### Record excerpts ###

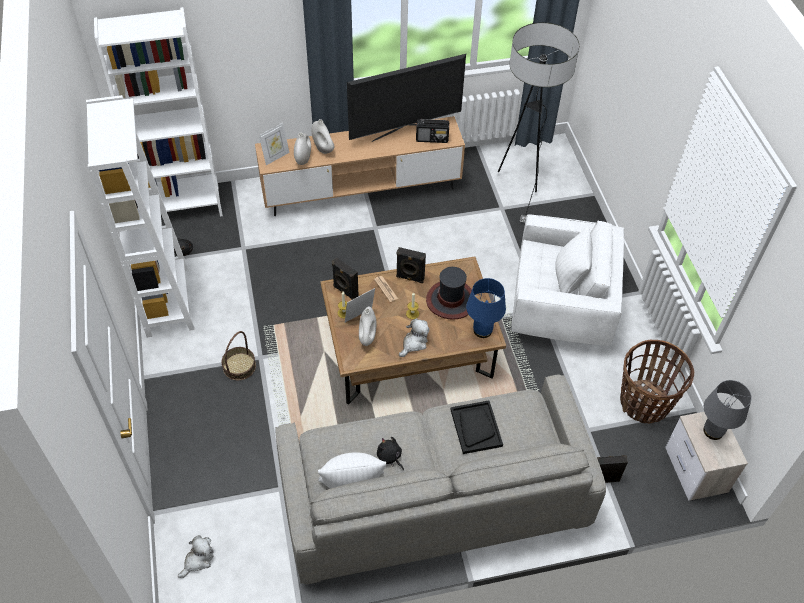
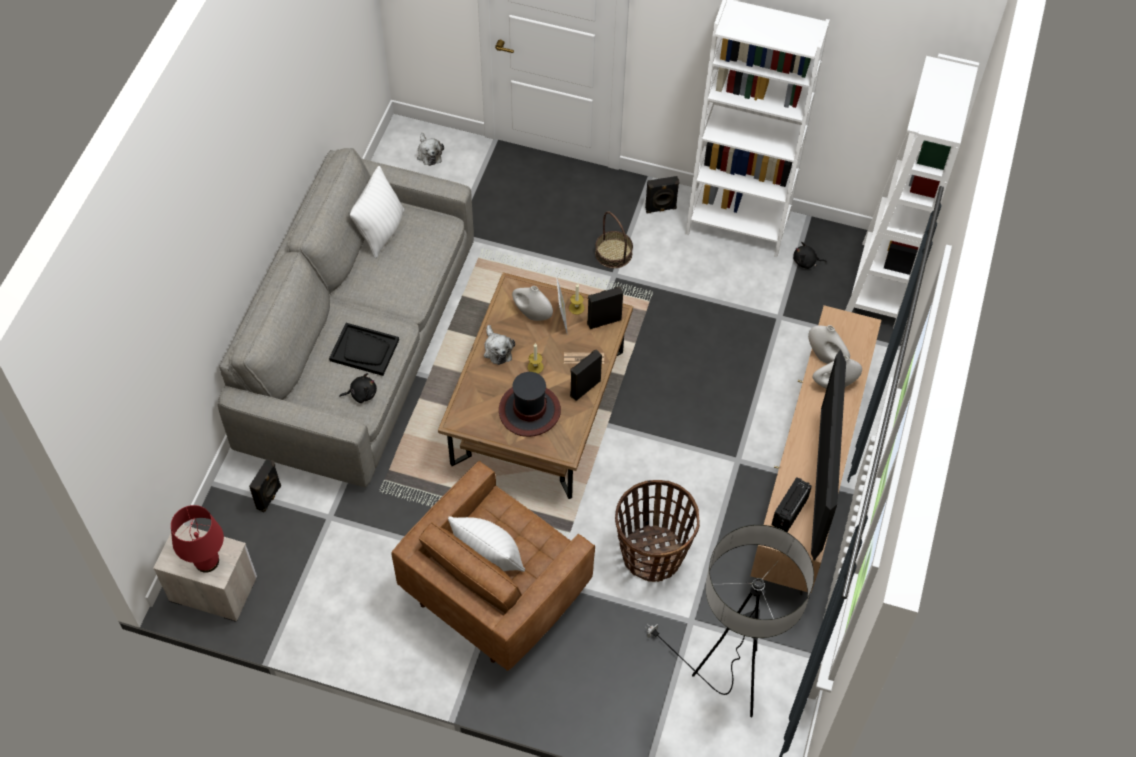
camera: 120 degrees right, 5 degrees up
(176, 355) = (661, 209): none -> black speaker
(276, 157) = (844, 331): picture frame -> none
(390, 457) = (385, 269): black plush toy -> black plush toy (361, 394)
(483, 330) = (470, 419): blue table lamp -> none
(560, 308) = (495, 591): white armchair -> brown armchair
(644, 403) = (318, 594): basket -> basket (652, 554)
(713, 431) = (206, 562): grey table lamp -> red table lamp

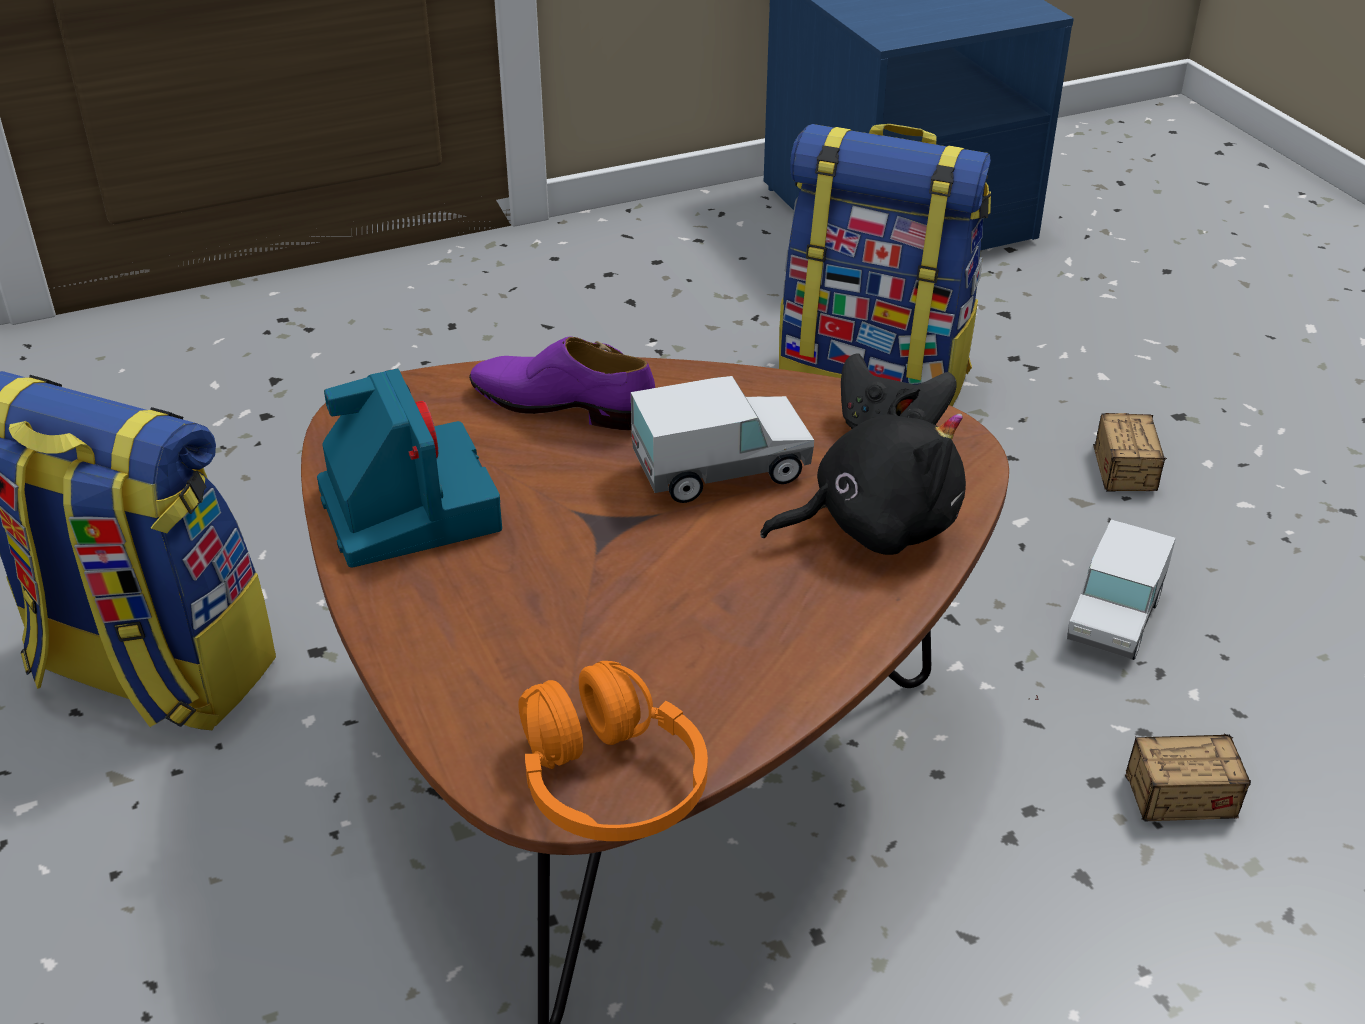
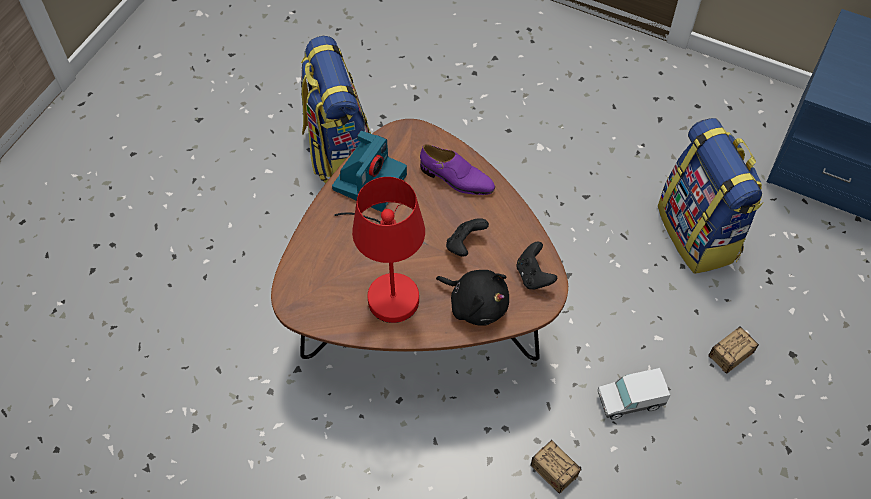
camera: 50 degrees right, 20 degrees up
(562, 405) = (456, 179): purple shoe -> purple shoe turned 135 degrees clockwise
(610, 783) = (306, 313): orange headphones -> none
(693, 616) = (389, 286): none -> red table lamp
(721, 470) = (464, 245): toy truck -> black game controller

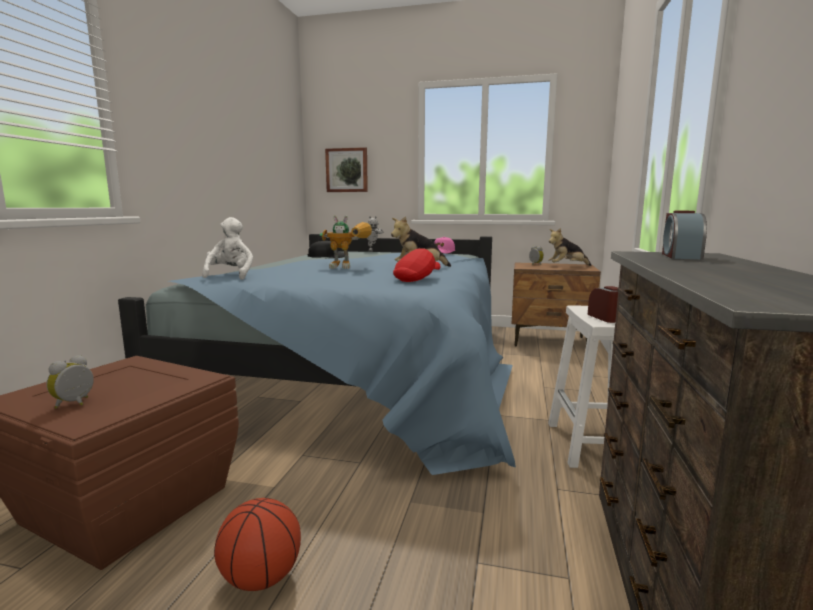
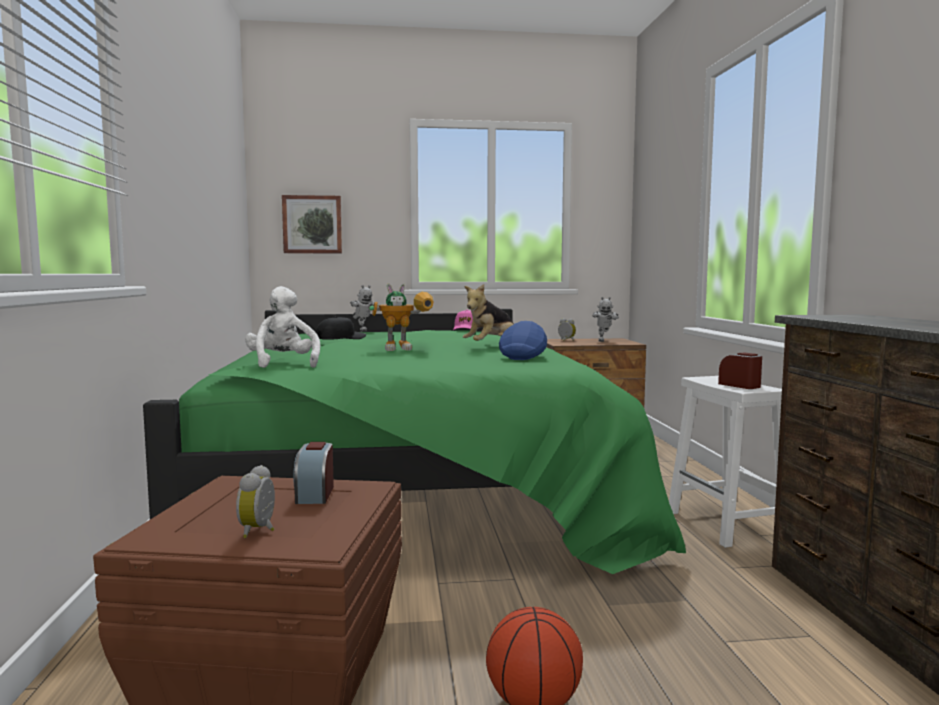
camera: 20 degrees left, 5 degrees down
(366, 368) = (408, 481): blue bed -> green bed
(417, 279) = (524, 357): red cap -> blue cap
(567, 266) = (603, 341): plush toy -> toy robot
(680, 256) = (850, 317): alarm clock -> alarm clock (315, 494)

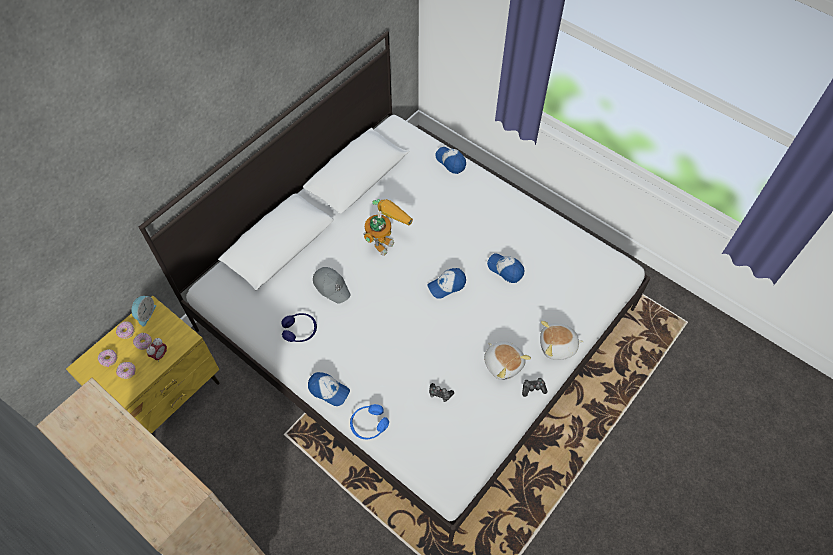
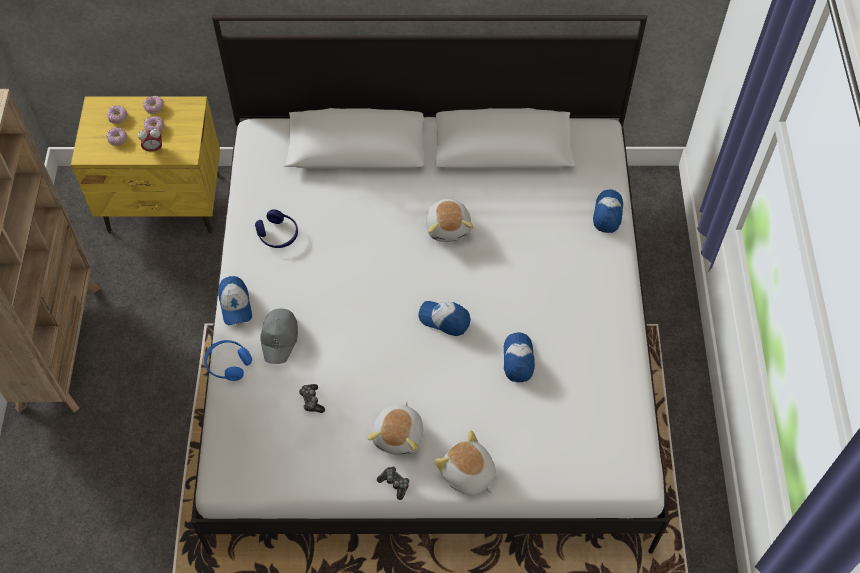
camera: 50 degrees right, 0 degrees up
(145, 314) = (183, 106): alarm clock -> none
(331, 286) = (350, 223): grey cap -> grey cap (280, 338)
(385, 239) = (449, 227): toy robot -> plush toy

###

▸ Exercise: Would you retype the lines from the line containing "(276, 157) = (844, 331): picture" to the final line of the entries above, exactly as given and without pictures?

▸ Written solution:
(276, 157) = (844, 331): picture frame -> none
(390, 457) = (385, 269): black plush toy -> black plush toy (361, 394)
(483, 330) = (470, 419): blue table lamp -> none
(560, 308) = (495, 591): white armchair -> brown armchair
(644, 403) = (318, 594): basket -> basket (652, 554)
(713, 431) = (206, 562): grey table lamp -> red table lamp

camera: 50 degrees right, 20 degrees up
(562, 405) = (456, 179): purple shoe -> purple shoe turned 135 degrees clockwise
(610, 783) = (306, 313): orange headphones -> none
(693, 616) = (389, 286): none -> red table lamp
(721, 470) = (464, 245): toy truck -> black game controller

camera: 20 degrees left, 5 degrees down
(366, 368) = (408, 481): blue bed -> green bed
(417, 279) = (524, 357): red cap -> blue cap
(567, 266) = (603, 341): plush toy -> toy robot
(680, 256) = (850, 317): alarm clock -> alarm clock (315, 494)

camera: 50 degrees right, 0 degrees up
(145, 314) = (183, 106): alarm clock -> none
(331, 286) = (350, 223): grey cap -> grey cap (280, 338)
(385, 239) = (449, 227): toy robot -> plush toy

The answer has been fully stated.